Rave : délirer, divaguer, s'extasier. La nuit du 21 au 22 juin 2019, Nantes, la Fête de la Musique. On danse sur les quais, rien de grave, rien de nouveau, rien de subversif. Quand soudain, des adultes en tenues de Star Wars décrètent que la fête est finie. La musique continue malgré tout, un peu, quelques bouteilles vides rebondissent sur les armures, sur les boucliers et sur les esprits impénétrables des forces de l'ordre. Les flics chargent, les danseur.euse.s reculent, quatorze personnes tombent à l'eau, Steve ne sait pas nager, il se noie.

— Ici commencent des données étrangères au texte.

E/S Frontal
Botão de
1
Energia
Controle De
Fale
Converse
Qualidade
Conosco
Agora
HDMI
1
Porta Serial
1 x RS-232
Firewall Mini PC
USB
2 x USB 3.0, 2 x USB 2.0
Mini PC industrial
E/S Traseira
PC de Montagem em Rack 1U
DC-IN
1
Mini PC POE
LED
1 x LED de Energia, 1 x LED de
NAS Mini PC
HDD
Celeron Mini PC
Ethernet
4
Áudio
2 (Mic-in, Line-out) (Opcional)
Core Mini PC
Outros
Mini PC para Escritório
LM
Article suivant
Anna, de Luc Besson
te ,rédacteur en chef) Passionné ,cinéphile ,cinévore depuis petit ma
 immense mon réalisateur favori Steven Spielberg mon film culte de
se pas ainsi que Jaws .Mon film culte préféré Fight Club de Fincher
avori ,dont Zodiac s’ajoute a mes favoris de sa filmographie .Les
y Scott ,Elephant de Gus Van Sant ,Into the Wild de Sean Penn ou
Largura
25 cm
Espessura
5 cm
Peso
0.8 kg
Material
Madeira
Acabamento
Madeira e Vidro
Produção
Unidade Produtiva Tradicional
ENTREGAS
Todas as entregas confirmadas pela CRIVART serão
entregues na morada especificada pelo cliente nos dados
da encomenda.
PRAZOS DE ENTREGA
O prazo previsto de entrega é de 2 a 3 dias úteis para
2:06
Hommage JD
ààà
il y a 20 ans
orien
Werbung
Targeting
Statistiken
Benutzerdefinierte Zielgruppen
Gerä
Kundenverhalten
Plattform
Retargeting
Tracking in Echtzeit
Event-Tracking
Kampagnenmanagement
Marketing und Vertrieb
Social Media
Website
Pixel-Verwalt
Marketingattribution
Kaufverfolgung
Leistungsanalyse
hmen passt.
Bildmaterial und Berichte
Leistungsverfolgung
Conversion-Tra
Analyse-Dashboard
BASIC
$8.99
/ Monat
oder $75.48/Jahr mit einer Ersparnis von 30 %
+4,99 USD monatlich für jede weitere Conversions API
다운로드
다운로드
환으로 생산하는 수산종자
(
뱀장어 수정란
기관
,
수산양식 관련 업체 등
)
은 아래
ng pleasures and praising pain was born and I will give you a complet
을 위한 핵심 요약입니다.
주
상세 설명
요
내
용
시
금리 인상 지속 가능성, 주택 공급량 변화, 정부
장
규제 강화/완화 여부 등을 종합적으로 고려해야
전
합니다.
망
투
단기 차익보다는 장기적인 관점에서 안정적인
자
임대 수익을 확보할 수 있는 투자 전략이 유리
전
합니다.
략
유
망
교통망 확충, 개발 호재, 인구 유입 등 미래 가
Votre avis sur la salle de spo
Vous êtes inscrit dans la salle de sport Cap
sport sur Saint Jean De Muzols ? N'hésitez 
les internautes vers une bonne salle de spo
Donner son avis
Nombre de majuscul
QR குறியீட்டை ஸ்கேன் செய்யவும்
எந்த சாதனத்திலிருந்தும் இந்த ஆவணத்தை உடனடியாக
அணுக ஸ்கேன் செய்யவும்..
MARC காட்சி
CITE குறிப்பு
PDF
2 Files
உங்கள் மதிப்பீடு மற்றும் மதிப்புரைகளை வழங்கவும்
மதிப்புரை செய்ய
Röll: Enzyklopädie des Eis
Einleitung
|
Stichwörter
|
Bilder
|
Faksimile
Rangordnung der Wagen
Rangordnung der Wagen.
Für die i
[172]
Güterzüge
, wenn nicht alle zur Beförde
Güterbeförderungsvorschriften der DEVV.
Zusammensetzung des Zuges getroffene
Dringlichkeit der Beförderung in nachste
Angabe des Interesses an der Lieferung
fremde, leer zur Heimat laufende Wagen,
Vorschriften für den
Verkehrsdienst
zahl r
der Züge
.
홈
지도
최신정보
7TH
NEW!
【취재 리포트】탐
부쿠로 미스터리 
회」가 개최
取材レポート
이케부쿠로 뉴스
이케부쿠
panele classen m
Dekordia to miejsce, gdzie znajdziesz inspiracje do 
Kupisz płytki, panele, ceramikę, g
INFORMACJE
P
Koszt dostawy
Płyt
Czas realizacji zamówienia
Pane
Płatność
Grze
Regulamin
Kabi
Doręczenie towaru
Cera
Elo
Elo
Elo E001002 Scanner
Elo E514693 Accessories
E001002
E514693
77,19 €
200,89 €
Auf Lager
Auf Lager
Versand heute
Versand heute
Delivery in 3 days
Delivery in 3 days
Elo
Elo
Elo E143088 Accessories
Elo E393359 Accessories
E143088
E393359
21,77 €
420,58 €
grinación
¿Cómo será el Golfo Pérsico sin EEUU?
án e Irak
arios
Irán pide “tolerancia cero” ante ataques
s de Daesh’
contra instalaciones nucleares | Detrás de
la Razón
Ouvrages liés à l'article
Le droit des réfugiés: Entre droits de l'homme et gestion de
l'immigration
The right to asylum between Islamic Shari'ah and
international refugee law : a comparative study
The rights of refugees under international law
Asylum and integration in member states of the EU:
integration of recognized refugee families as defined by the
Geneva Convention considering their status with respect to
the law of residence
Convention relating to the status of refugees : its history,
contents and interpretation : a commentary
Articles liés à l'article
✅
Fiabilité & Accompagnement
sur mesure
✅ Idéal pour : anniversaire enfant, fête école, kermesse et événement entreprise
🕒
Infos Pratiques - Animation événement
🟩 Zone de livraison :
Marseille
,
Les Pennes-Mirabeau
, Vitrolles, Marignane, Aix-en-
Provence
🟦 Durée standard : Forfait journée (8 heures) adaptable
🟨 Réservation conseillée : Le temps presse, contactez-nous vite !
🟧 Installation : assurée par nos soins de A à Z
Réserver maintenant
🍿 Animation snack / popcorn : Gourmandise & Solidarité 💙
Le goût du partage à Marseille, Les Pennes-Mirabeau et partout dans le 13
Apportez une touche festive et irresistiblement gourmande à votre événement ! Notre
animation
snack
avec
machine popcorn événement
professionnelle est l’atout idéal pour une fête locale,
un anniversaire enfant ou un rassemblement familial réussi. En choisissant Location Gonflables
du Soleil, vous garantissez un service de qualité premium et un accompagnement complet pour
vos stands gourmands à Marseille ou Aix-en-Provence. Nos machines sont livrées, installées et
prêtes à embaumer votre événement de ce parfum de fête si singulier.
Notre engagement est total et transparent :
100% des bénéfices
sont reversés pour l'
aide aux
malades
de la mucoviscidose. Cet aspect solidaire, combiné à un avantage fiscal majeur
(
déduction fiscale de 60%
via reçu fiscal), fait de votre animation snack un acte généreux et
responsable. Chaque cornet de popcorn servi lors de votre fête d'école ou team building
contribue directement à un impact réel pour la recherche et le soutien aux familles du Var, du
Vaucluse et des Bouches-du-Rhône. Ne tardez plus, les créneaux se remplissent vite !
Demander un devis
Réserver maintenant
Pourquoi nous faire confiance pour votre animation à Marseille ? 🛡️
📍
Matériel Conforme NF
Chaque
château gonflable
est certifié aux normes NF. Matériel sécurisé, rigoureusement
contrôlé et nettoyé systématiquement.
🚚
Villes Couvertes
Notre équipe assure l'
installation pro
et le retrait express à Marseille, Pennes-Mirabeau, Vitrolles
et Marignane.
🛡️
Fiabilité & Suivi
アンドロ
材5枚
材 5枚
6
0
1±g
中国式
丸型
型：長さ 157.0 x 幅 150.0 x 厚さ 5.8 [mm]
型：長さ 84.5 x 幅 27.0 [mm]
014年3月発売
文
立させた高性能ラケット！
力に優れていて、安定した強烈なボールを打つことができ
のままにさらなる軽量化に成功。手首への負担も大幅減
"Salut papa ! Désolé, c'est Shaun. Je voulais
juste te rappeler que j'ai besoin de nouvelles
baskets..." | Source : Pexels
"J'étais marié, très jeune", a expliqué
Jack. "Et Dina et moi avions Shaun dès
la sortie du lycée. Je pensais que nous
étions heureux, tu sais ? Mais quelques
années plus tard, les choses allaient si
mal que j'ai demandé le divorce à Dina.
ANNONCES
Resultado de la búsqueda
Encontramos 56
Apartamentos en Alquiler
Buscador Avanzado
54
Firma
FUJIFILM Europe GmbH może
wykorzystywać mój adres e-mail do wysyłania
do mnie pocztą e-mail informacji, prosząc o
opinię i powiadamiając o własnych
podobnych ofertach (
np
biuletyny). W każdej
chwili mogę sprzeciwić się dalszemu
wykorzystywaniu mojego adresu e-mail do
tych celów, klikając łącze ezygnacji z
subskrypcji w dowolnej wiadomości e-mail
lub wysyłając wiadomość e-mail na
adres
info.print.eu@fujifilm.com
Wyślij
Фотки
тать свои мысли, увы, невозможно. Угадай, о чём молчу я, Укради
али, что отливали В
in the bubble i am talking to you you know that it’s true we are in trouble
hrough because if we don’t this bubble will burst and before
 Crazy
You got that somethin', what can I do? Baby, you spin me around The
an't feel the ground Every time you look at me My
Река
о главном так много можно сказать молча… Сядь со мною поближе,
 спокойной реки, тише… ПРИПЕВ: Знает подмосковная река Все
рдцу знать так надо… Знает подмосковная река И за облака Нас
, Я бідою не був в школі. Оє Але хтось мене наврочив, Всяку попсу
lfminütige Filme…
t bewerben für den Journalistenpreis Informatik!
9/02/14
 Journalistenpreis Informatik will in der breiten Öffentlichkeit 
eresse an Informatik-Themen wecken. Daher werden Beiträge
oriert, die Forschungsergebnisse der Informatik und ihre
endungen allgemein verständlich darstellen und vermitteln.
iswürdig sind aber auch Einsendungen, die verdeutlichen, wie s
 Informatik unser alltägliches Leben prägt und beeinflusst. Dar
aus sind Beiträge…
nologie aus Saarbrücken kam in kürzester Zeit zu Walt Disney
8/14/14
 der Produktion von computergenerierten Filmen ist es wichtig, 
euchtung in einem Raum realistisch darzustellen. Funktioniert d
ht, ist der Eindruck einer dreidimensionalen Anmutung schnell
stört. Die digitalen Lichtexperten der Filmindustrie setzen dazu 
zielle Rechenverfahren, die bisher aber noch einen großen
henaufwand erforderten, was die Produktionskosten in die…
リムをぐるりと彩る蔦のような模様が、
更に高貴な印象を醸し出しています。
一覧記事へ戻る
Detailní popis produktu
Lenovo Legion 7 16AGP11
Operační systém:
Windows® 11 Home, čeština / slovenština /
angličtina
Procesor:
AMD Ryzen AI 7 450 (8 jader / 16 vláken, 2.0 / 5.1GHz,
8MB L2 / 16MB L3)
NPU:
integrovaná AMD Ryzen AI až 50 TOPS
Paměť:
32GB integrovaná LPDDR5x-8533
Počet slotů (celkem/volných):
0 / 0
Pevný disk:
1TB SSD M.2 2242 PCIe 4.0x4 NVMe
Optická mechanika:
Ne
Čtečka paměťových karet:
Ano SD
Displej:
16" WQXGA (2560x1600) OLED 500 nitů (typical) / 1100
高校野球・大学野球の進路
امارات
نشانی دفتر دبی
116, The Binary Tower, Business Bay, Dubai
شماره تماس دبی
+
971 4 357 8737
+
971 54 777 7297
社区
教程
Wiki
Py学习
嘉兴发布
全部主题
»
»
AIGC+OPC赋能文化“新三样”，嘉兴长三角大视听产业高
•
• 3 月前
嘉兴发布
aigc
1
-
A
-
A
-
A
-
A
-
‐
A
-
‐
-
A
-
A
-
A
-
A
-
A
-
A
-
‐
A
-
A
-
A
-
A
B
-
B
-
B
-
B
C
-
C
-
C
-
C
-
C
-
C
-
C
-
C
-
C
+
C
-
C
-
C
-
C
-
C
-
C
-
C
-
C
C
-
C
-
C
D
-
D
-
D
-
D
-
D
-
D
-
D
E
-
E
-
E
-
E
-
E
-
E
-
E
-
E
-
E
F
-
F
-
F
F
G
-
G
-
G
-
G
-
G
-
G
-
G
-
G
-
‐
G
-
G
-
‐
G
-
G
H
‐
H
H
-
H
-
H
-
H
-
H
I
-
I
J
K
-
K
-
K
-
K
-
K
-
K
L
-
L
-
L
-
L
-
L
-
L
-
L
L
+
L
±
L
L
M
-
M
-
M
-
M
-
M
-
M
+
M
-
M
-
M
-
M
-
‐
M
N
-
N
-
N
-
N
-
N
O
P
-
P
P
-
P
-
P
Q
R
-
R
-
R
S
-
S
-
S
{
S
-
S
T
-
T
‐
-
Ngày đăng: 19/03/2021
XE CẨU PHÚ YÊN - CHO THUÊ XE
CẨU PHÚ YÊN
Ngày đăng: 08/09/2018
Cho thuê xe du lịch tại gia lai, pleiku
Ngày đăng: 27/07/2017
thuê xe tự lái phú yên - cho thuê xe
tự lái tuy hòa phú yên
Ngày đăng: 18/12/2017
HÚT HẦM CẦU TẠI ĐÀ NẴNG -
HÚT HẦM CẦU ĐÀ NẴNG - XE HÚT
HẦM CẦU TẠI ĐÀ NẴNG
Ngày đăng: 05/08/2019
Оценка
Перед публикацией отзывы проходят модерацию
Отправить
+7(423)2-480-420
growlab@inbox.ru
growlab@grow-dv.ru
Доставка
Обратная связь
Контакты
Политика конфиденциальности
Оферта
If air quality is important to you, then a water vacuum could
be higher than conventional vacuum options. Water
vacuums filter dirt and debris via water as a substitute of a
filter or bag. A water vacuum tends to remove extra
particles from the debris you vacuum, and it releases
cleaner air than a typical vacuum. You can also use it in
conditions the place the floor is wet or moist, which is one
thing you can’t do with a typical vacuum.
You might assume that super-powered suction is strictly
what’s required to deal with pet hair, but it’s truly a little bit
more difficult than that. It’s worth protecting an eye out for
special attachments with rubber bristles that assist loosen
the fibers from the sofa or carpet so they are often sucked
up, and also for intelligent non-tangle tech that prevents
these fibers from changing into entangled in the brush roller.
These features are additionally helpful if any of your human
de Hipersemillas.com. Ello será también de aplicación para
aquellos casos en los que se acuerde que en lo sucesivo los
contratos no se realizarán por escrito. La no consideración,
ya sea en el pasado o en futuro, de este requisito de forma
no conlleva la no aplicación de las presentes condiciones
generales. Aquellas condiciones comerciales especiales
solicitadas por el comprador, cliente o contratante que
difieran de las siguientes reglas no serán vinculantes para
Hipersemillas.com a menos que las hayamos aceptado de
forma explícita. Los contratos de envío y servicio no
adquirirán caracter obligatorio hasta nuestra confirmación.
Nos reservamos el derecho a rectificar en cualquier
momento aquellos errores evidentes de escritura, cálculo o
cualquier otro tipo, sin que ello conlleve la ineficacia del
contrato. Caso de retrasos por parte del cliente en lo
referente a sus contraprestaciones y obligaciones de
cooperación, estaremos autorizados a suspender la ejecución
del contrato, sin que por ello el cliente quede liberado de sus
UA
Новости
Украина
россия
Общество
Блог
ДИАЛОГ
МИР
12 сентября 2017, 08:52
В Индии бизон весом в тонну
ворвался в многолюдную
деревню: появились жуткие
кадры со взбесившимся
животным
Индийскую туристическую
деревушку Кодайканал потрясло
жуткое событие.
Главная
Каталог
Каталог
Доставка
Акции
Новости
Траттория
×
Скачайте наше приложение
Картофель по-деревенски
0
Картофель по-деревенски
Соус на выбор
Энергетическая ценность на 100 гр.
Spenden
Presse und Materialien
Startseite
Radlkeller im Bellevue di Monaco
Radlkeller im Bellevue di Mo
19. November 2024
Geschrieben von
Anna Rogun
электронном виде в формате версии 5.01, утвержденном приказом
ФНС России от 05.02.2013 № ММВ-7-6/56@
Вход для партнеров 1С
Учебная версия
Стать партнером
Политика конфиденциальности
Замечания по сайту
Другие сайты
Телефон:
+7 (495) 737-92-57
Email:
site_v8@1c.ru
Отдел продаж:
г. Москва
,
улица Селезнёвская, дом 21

« Il ne peut être établi de lien entre l'intervention des forces de police et la disparition de Steve Maia Caniço ». L'IGPN

Se déguiser pour être quelqu'un.e d'autre, quelqu'un.e qui n'existe pas, quelqu'un.e qui serait soi sans les mensonges et sans la peur, se masquer pour de vrai et quitter le masque invisible qu'on porte tous les jours, les faux sourires, les faux compromis, la fausse joie, laisser exploser la douleur d'être né.e et d'avancer, l'échine plus ou moins pliée, s'avouer tout ce qu'on range dans un coin de sa tête pour rendre tout ça supportable. Le bal masqué, le carnaval, c'est la vérité qui descend dans les rues, nous sommes des sauvages, les pires sauvages qui soient. La preuve, c'est que nous avons besoin d'un prétexte, d'une date et d'une injonction pour sortir et se rencontrer, s'accepter dans nos laideurs et nos beautés. La fête sauvage c'est se rappeler que la rue ce n'est pas qu'un endroit où on passe, que la vie ce n'est pas qu'un moment où on sert à produire. Se déguiser, ne plus avoir de visage, plus de corps, pour avoir le droit de perdre son temps. Pour pouvoir enfariner son patron, gifler son N+1, serrer dans ses bras le voisin, la voisine, pour s'allonger par terre, ne plus servir à rien, et ne plus servir rien. C'est inutile, improductif, gratuit, ouvert à tou.te.s, c'est la fête.

Parfois je danse tout.e seul.e dans ma chambre. C'est la bonne musique, le bon moment, la bonne lumière, je me sens légèr.e, je fais des petits bruits de bouche, je souffle, j'inspire fort, je me regarde dans le miroir, je me trouve joli.e et c'est la fête.